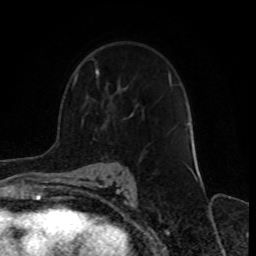
Breast MRI, one axial slice. Slice 51 of 70 in the series (ordered by position). Cropped to one breast. Dynamic contrast-enhanced series, time point 2 of 8 at this slice position (early post-contrast). 1.5 T. TE 4.2 ms, TR 7 ms. 2.3 mm slice thickness. 256 × 256 image matrix. Female patient.
Structures marked on this image (semi-automatically segmented with operator editing):
- enhancing-tissue mask used for the functional tumour volume (all voxels passing the contrast-enhancement thresholds inside the analysis volume; usually the tumour): bounding box <73,70,98,84> (left, top, right, bottom; pixels)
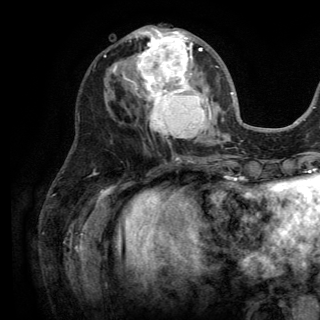
Breast MRI (dynamic contrast-enhanced), one axial slice. Slice 60 of 150 in the series (ordered by position). Cropped to one breast. Dynamic contrast-enhanced series, time point 2 of 6 at this slice position (early post-contrast). 3 T. TE 2.8 ms, TR 7.5 ms. 1.2 mm slice thickness. 320 × 320 image matrix, field of view 219 × 219 mm. Female patient.
Structures marked on this image (semi-automatically segmented with operator editing):
- enhancing-tissue mask used for the functional tumour volume (all voxels passing the contrast-enhancement thresholds inside the analysis volume; usually the tumour): bounding box (x1, y1, x2, y2) in pixels: (113, 28, 218, 139)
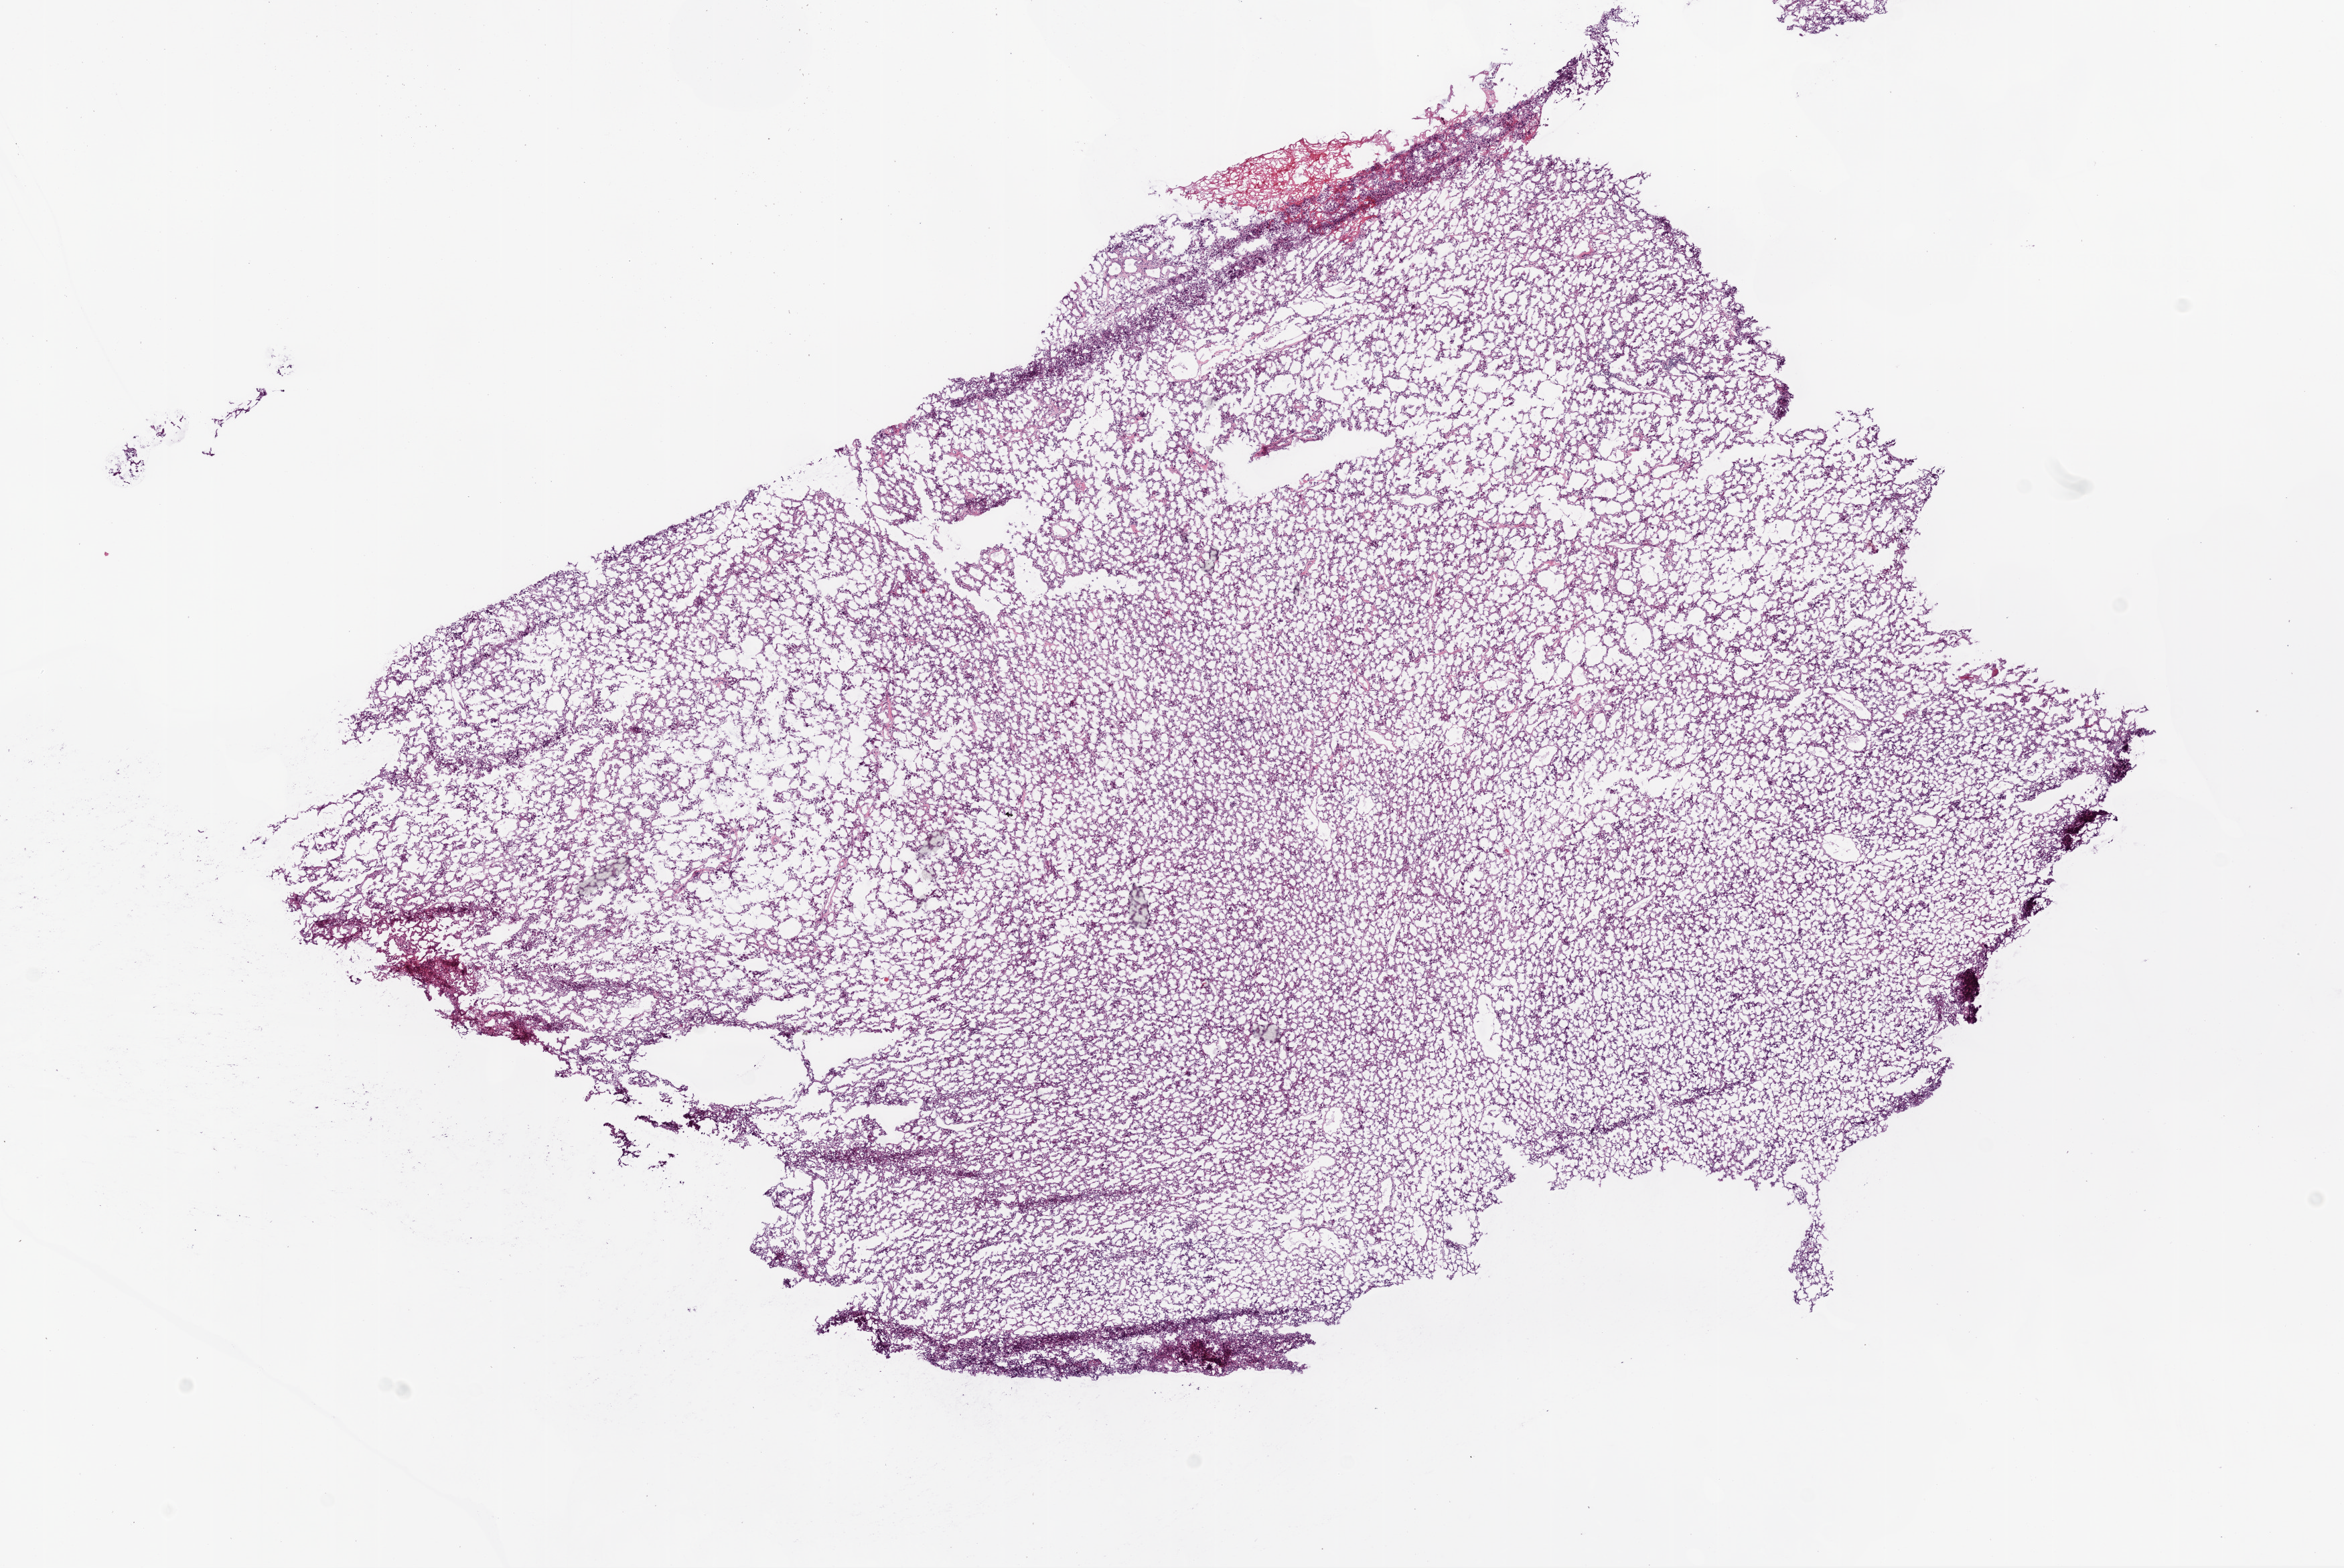
Digitized H&E tissue section (whole slide), low-resolution overview of the scanned area, about 14.0 x 9.4 mm, frozen section from the bottom of the tissue portion, primary tumour sample from the brain. Patient: female, age at initial diagnosis 59 years. Slide review estimates, as recorded: tumour cells 95%, tumour nuclei 95%, normal cells 0%, stromal cells 0%, necrosis 5%.
- pathologic diagnosis: Glioblastoma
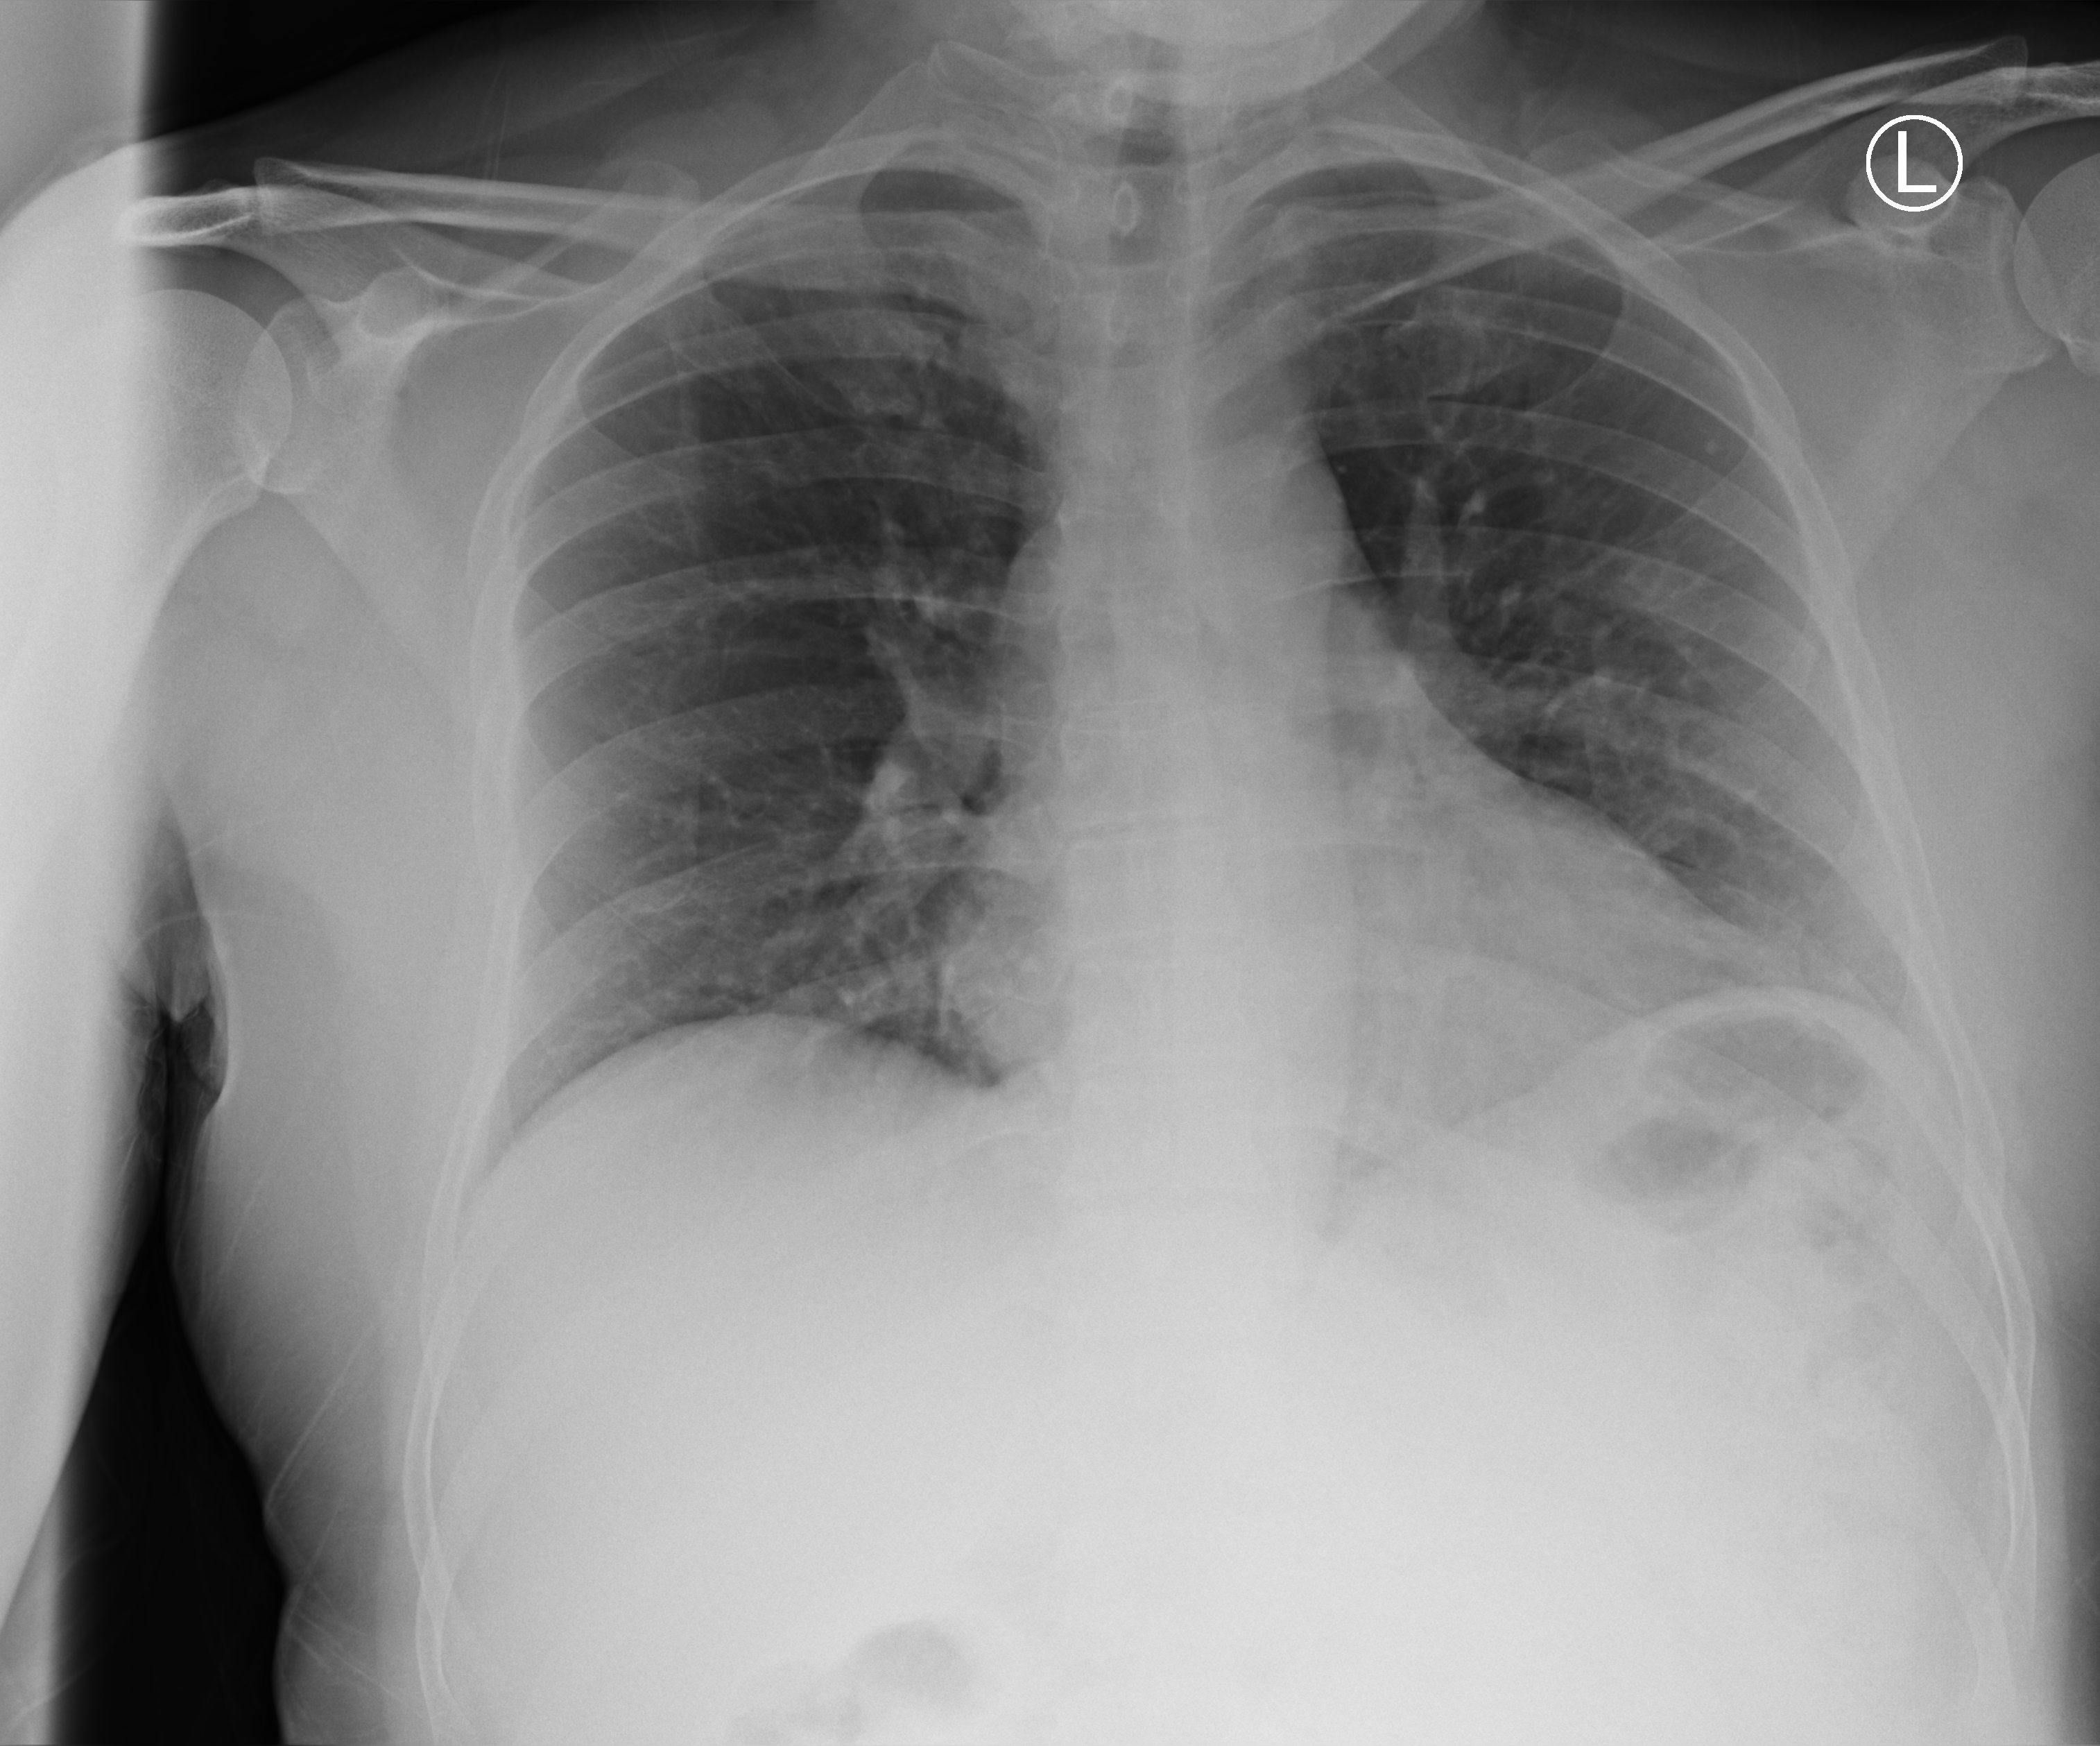
Chest X-ray (portable). Patient hospitalised with COVID-19; male, aged 18–59 years.
Hospital-stay facts (about this admission, not read from this image; timing relative to this image not recorded): other chronic lung disease (admission record): no; diabetes (admission record): no.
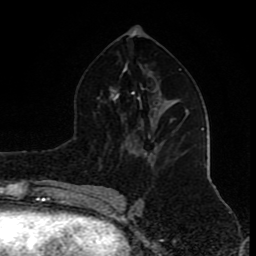
Breast MRI (dynamic contrast-enhanced), one axial slice; cropped to one breast; dynamic contrast-enhanced series, time point 2 of 8 at this slice position (early post-contrast); 1.5 T; TE 4.2 ms, TR 7 ms; 2 mm slice thickness; 256 × 256 image matrix, field of view 155 × 155 mm. Female patient.
Structures marked on this image (semi-automatically segmented with operator editing):
- enhancing-tissue mask used for the functional tumour volume (all voxels passing the contrast-enhancement thresholds inside the analysis volume; usually the tumour): bounding box (x1, y1, x2, y2) in pixels: (171, 118, 175, 121)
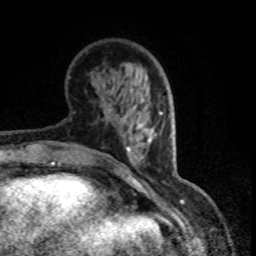
Breast MRI (dynamic contrast-enhanced), one axial slice. Position 27 of 80 along the scan axis. Cropped to one breast. Dynamic contrast-enhanced series, time point 2 of 8 at this slice position (early post-contrast). 1.5 T. TE 4.2 ms, TR 7.1 ms. 2 mm slice thickness. 256 × 256 image matrix, field of view 150 × 150 mm. Female patient.
Structures marked on this image (semi-automatically segmented with operator editing):
- enhancing-tissue mask used for the functional tumour volume (all voxels passing the contrast-enhancement thresholds inside the analysis volume; usually the tumour): box from (x=132, y=108) to (x=147, y=131) px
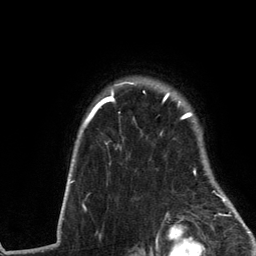
Breast MRI (dynamic contrast-enhanced), one axial slice. Position 104 of 134 along the scan axis. Cropped to one breast. Dynamic contrast-enhanced series, time point 2 of 6 at this slice position (early post-contrast). 3 T. TE 2.8 ms, TR 7.3 ms. 1.2 mm slice thickness. 256 × 256 image matrix, field of view 180 × 180 mm. Female patient.
Annotated regions visible in this slice (semi-automatically segmented with operator editing):
- enhancing-tissue mask used for the functional tumour volume (all voxels passing the contrast-enhancement thresholds inside the analysis volume; usually the tumour): bounding box (x1, y1, x2, y2) in pixels: (61, 82, 238, 217)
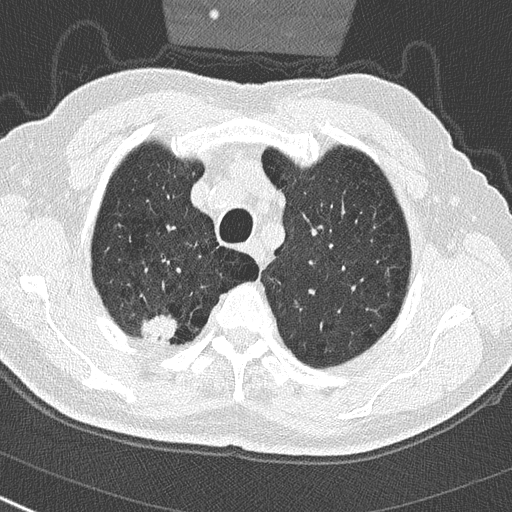
Low-dose screening chest CT, one axial slice. Position 239 of 290 along the scan axis. 120 kVp. Lung window (W 1500 / L -600 HU). 512 × 512 image matrix, field of view 300 × 300 mm.
Annotated regions visible in this slice (expert manual segmentation):
- lesion 1 (tumor, upper lobe of right lung): bounding box [x1, y1, x2, y2] px = [139, 314, 178, 341]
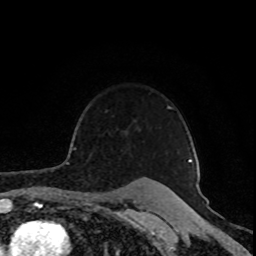
Breast MRI (dynamic contrast-enhanced), one axial slice. Position 69 of 80 along the scan axis. Cropped to one breast. Dynamic contrast-enhanced series, time point 2 of 8 at this slice position (early post-contrast). 1.5 T. TE 4.2 ms, TR 7 ms. 2 mm slice thickness. 256 × 256 image matrix, field of view 160 × 160 mm. Female patient.
Outlined on this slice (semi-automatic segmentation, software-assisted and operator-edited):
- enhancing-tissue mask used for the functional tumour volume (all voxels passing the contrast-enhancement thresholds inside the analysis volume; usually the tumour): bounding box (x1, y1, x2, y2) in pixels: (72, 106, 192, 162)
::::
EXERCISE DIRECTIONS> Check each line above for the word "regions" and copy the ones that have it.

WRITTEN ANSWER>
Annotated regions visible in this slice (semi-automatically segmented with operator editing):
Annotated regions visible in this slice (expert manual segmentation):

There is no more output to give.